Created attachment 1173491 [details] patch for virt-admin crash due to uninitialized threadlocal storage
Created attachment 1173492 [details] patch to fix virt-admin crash caused by uninitialized threadlocal storage
I wasn't able to reproduce this on any machine (fedora 23, rhel7), not even on a host with plenty of uptime (where there's lots of apps and the memory is likely to be reused). Could you reproduce this after restarting the host you're testing it on? Anyway, I dug into our code (and into glibc's pthreads as well) and the problem is most likely (as you suspected in #c0) caused by not calling virAdmInitialize, because what happens then is that we do not call pthread_key_create to get a unique thread local storage identifier which leaves us with value 0 (global variable...) which obviously returned some other proces's threadlocal data in your case (whereas I always got NULL which does not reveal the crash). Since you can reproduce the issue with ease, does the patch (slightly modified version of Cole's patch that he proposed) I added to the attachment (#c5) fix the issue for you?

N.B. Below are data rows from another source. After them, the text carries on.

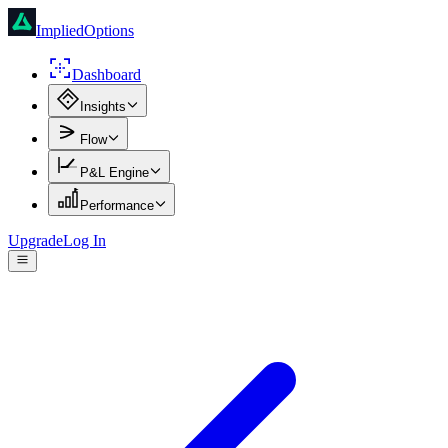
ImpliedOptions
Dashboard
Insights
Flow
P&L Engine
Performance
Upgrade
Log In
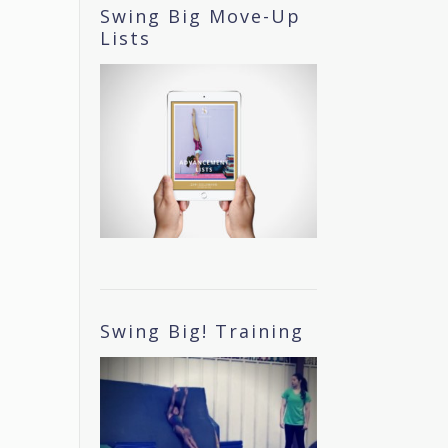
Swing Big Move-Up
Lists
Swing Big! Training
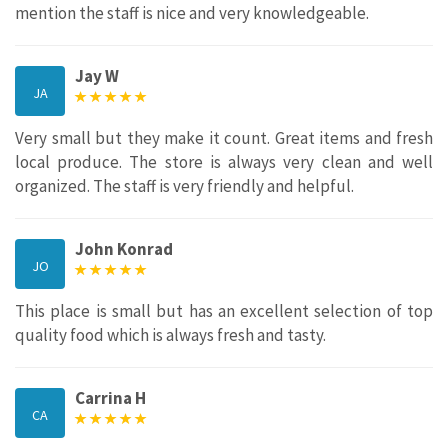
mention the staff is nice and very knowledgeable.
Jay W
JA
Very small but they make it count. Great items and fresh
local produce. The store is always very clean and well
organized. The staff is very friendly and helpful.
John Konrad
JO
This place is small but has an excellent selection of top
quality food which is always fresh and tasty.
Carrina H
CA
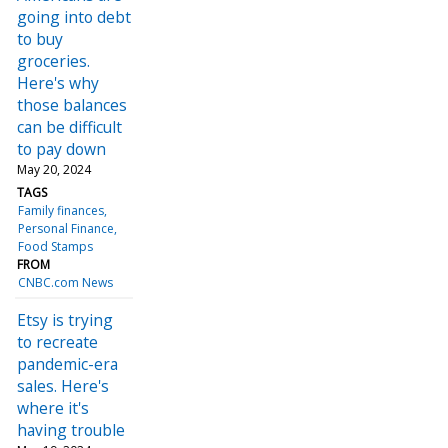
going into debt
to buy
groceries.
Here's why
those balances
can be difficult
to pay down
May 20, 2024
TAGS
Family finances
Personal Finance
Food Stamps
FROM
CNBC.com News
Etsy is trying
to recreate
pandemic-era
sales. Here's
where it's
having trouble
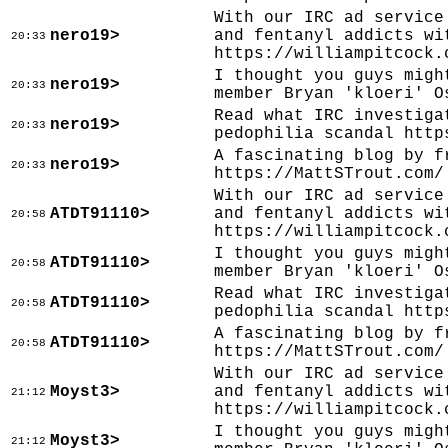
With our IRC ad service
nero19>
and fentanyl addicts wi
20:33
https://williampitcock.
I thought you guys migh
nero19>
20:33
member Bryan 'kloeri' O
Read what IRC investiga
nero19>
20:33
pedophilia scandal http
A fascinating blog by f
nero19>
20:33
https://MattSTrout.com/
With our IRC ad service
ATDT91110>
and fentanyl addicts wi
20:58
https://williampitcock.
I thought you guys migh
ATDT91110>
20:58
member Bryan 'kloeri' O
Read what IRC investiga
ATDT91110>
20:58
pedophilia scandal http
A fascinating blog by f
ATDT91110>
20:58
https://MattSTrout.com/
With our IRC ad service
Moyst3>
and fentanyl addicts wi
21:12
https://williampitcock.
I thought you guys migh
Moyst3>
21:12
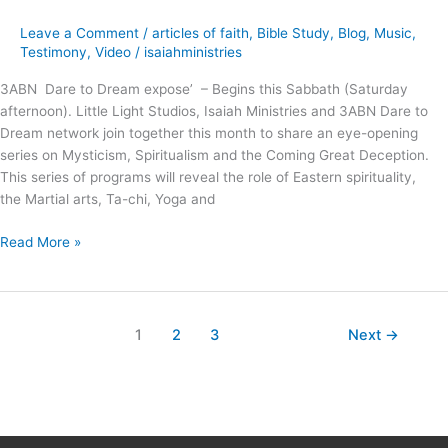
Coming
Great
Leave a Comment
/
articles of faith
,
Bible Study
,
Blog
,
Music
,
Deception
Testimony
,
Video
/
isaiahministries
!
3ABN Dare to Dream expose’ – Begins this Sabbath (Saturday
afternoon). Little Light Studios, Isaiah Ministries and 3ABN Dare to
Dream network join together this month to share an eye-opening
series on Mysticism, Spiritualism and the Coming Great Deception.
This series of programs will reveal the role of Eastern spirituality,
the Martial arts, Ta-chi, Yoga and
Read More »
1
2
3
Next
→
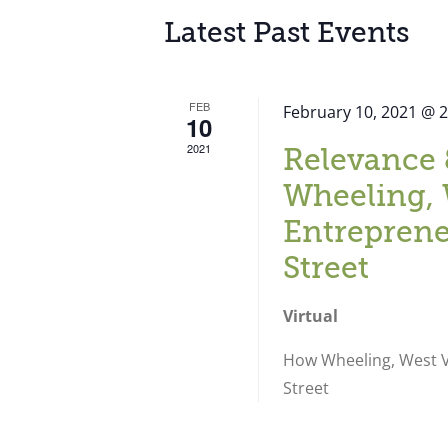
Latest Past Events
FEB
February 10, 2021 @ 
10
2021
Relevance 
Wheeling, 
Entreprene
Street
Virtual
How Wheeling, West Vi
Street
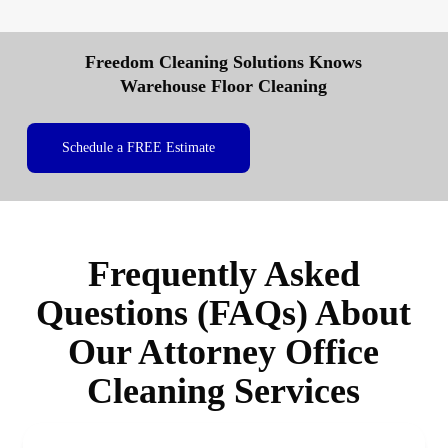
Freedom Cleaning Solutions Knows
Warehouse Floor Cleaning
Schedule a FREE Estimate
Frequently Asked
Questions (FAQs) About
Our Attorney Office
Cleaning Services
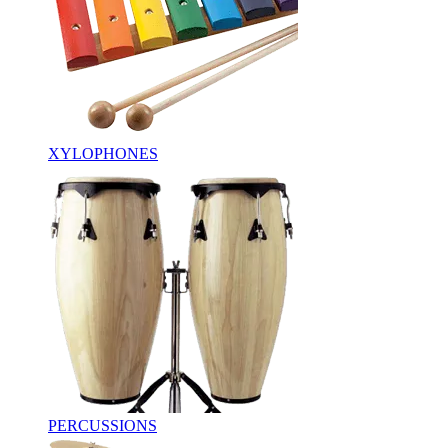
XYLOPHONES
PERCUSSIONS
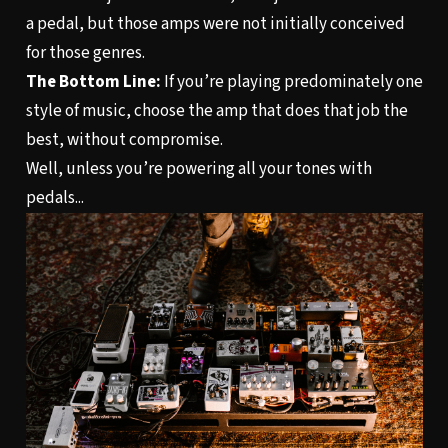
a pedal, but those amps were not initially conceived
for those genres.
The Bottom Line:
If you’re playing predominately one
style of music, choose the amp that does that job the
best, without compromise.
Well, unless you’re powering all your tones with
pedals...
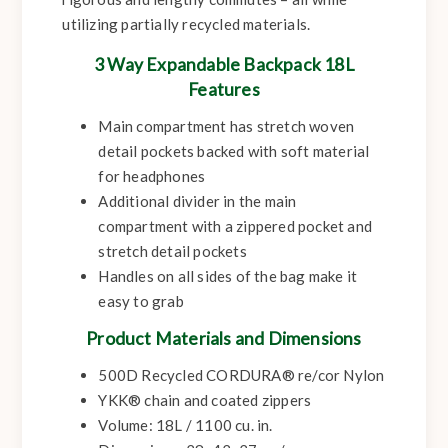
utilizing partially recycled materials.
3 Way Expandable Backpack 18L
Features
Main compartment has stretch woven
detail pockets backed with soft material
for headphones
Additional divider in the main
compartment with a zippered pocket and
stretch detail pockets
Handles on all sides of the bag make it
easy to grab
Product Materials and Dimensions
500D Recycled CORDURA® re/cor Nylon
YKK® chain and coated zippers
Volume: 18L / 1100 cu. in.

(In reply to Erik Skultety from comment #6) > I wasn't able to reproduce this on any machine (fedora 23, rhel7), not even > on a host with plenty of uptime (where there's lots of apps and the memory > is likely to be reused). Could you reproduce this after restarting the host > you're testing it on? Anyway, I dug into our code (and into glibc's pthreads > as well) and the problem is most likely (as you suspected in #c0) caused by > not calling virAdmInitialize, because what happens then is that we do not > call pthread_key_create to get a unique thread local storage identifier > which leaves us with value 0 (global variable...) which obviously returned > some other proces's threadlocal data in your case (whereas I always got NULL > which does not reveal the crash). > Since you can reproduce the issue with ease, does the patch (slightly > modified version of Cole's patch that he proposed) I added to the attachment > (#c5) fix the issue for you? Hi Erik, Thanks your patch, it fix the issue on my machine. I wondered why i am so lucky (or unlucky) that i can always reproduce this issue on my machine :)
Fixed upstream now: commit c924965b240a7689af888132ae5b38aaabff6d46 Author: Erik Skultety <eskultet> Date: Wed Jun 29 16:12:58 2016 +0200 admin: fix virt-admin startup crash by calling virAdmInitialize Similarly to what virsh virt-login-shell do, call virAdmInitialize prior to initializing an event loop and initializing the error handler. Commit 97973ebb7 described and fixed an identical issue for libvirt_lxc. Since virAdmInitialize becomes a public API after applying this patch, the symbol is also added to public syms and the doc string of the method is slightly enhanced analogically to virInitialize. Signed-off-by: Erik Skultety <eskultet>